Jan. 25, 2010: President Ma transits San Francisco en route to Honduras.

Jan. 25, 2010: Canadian think tank reports the deployment of the DH-10 Land Attack Cruise Missile (LACM) in Guangxi Province.

Jan. 26, 2010: The first round of ECFA negotiations are held in Beijing.

Jan. 28, 2010: President Ma attends Honduran President Porfirio Lobo’s inauguration.

Jan. 29, 2010: President Ma delivers relief supplies for Haiti in Dominican Republic.

Jan. 29, 2010: The Pentagon notifies Congress of a $6.4 billion arms package for Taiwan.

Jan. 30, 2010: Chinese Ministry of Foreign Affairs announces temporary suspension of military exchanges with the US. Vice Minister He Yafei says US arms companies will be sanctioned.

Jan. 30, 2010: Democratic Progressive Party (DPP) notes that the US did not approve submarines or F-16s as part of the arms package and characterizes it as minimal action.

Feb. 1, 2010: US Department of Defense releases its Quadrennial Defense Review.

Feb. 2, 2010:  China Ministry of Foreign Affairs spokesman says US companies who ignore objections will face sanctions.

Feb. 7, 2010:  Premier Wu calls for the removal of Chinese missiles from Fujian in an interview.

Feb. 9, 2010:  President Ma holds a press conference to report on ECFA progress.

Feb. 10, 2010: Executive Yuan Appeals Committee turns down a DPP appeal for a referendum on the ECFA.

Feb. 11, 2010: Taiwan’s National Security Council Secretary General Su Chi resigns and later replaced by Victor Hu Wei-jen.

Feb. 17, 2010: President Ma says US arms sales to Taiwan contribute to cross-Strait progress.

Feb. 23, 2010: Taiwan Solidarity Union (TSU) announces plans for a referendum on the ECFA.

Feb. 27, 2010: DPP wins three LY by-elections; KMT wins one.

March 1, 2010: US National Security Council Director Jeffrey Bader and Deputy Secretary of State James Steinberg visit Beijing.

March 4, 2010: ARATS Chairman Chen Yunlin says the ECFA will likely be signed in May or June.
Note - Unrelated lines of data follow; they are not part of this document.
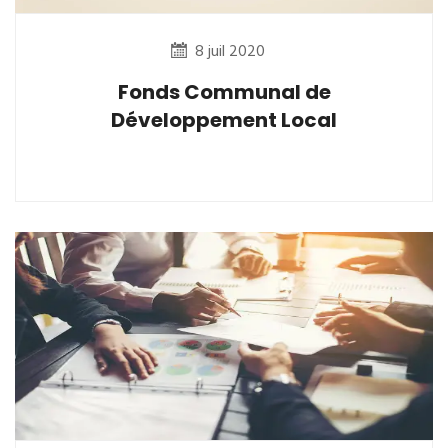
8 juil 2020
Fonds Communal de
Développement Local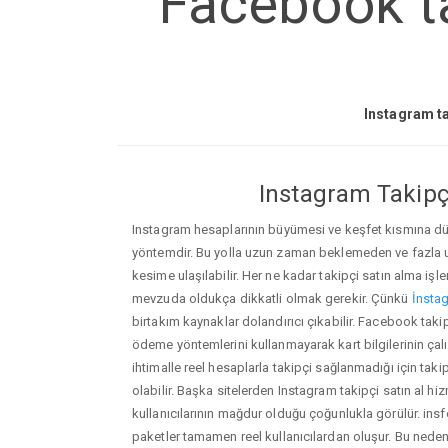
Facebook ta
Instagram ta
Instagram Takipçi
Instagram hesaplarının büyümesi ve keşfet kısmına düşm
yöntemdir. Bu yolla uzun zaman beklemeden ve fazla
kesime ulaşılabilir. Her ne kadar takipçi satın alma işl
mevzuda oldukça dikkatli olmak gerekir. Çünkü
İnstag
birtakım kaynaklar dolandırıcı çıkabilir. Facebook taki
ödeme yöntemlerini kullanmayarak kart bilgilerinin çalın
ihtimalle reel hesaplarla takipçi sağlanmadığı için ta
olabilir. Başka sitelerden Instagram takipçi satın al hi
kullanıcılarının mağdur olduğu çoğunlukla görülür. in
paketler tamamen reel kullanıcılardan oluşur. Bu ne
March 4, 2010: National People’s Congress spokesman announces 7.5 percent increase in China’s 2010 defense budget.

March 6, 2010: President Ma conducts a grass-roots forum on the ECFA.

March 8, 2010: Taiwan’s Ministry of National Defense report says that the F-16 A/B aircraft are the aircraft in Taiwan’s inventory that are better than China’s aircraft.

March 9, 2010: Chinese Ministry of Foreign Affairs warns US about future arms sales to Taiwan.

March 11, 2010: Premier Wu approves regulations for cross-Strait banking, finance, and investment.

March 14, 2010: TSU launches a new ECFA referendum signature drive.

March 15, 2010: Taipei increases daily quota of Chinese tourists to 6,000.

March 16, 2010: Vice President Siew says the ECFA will pave way for FTAs.

March 16, 2010: Taiwan’s Financial Supervisory Commission (FSC) issues regulations on cross-Strait banking, brokerage, and insurance.

March 17, 2010: Qinghai Vice Governor Wang Lingjun leads a delegation to Taiwan.

March 17, 2010: Taipei reports the deployment of S300PMU2 air defense missiles in Fujian.

March 21, 2010: Agricultural products, standards, and fishing crew agreements take effect.

March 21-27, 2010: President Ma visits six South Pacific countries.

March 22, 2010: Ministry of Commerce Director Tang Wei visits Taipei for talks.

March 22, 2010: World Health Organization Secretary General Chan invites Taiwan to participate at the World Health Assembly as an observer.

March 25, 2010:  Vice Minister of Commerce Jiang Zengwei begins five-day visit to Taiwan.

March 25, 2010: Commander of US Pacific Command Adm. Robert Willard says Taiwan needs to upgrade its air force.

March 25, 2010: Taiwan Affairs Office Minister Wang Yi in Yazhou Zhoukan confirms there is no timetable for political talks.

March 26, 2010: American Institute in Taiwan (AIT) Director William Stanton expresses support for cross-Strait confidence-building measures.

March 26, 2010: AIT Chairman Raymond Burghardt greets President Ma during Guam transit.

March 29, 2010: Deputy Minister of National Defense Andrew Yang confirms Taiwan’s missile development plans.

March 31, 2010:  Second Round of ECFA negotiations begin in Taoyuan; focus is on “early harvest” lists.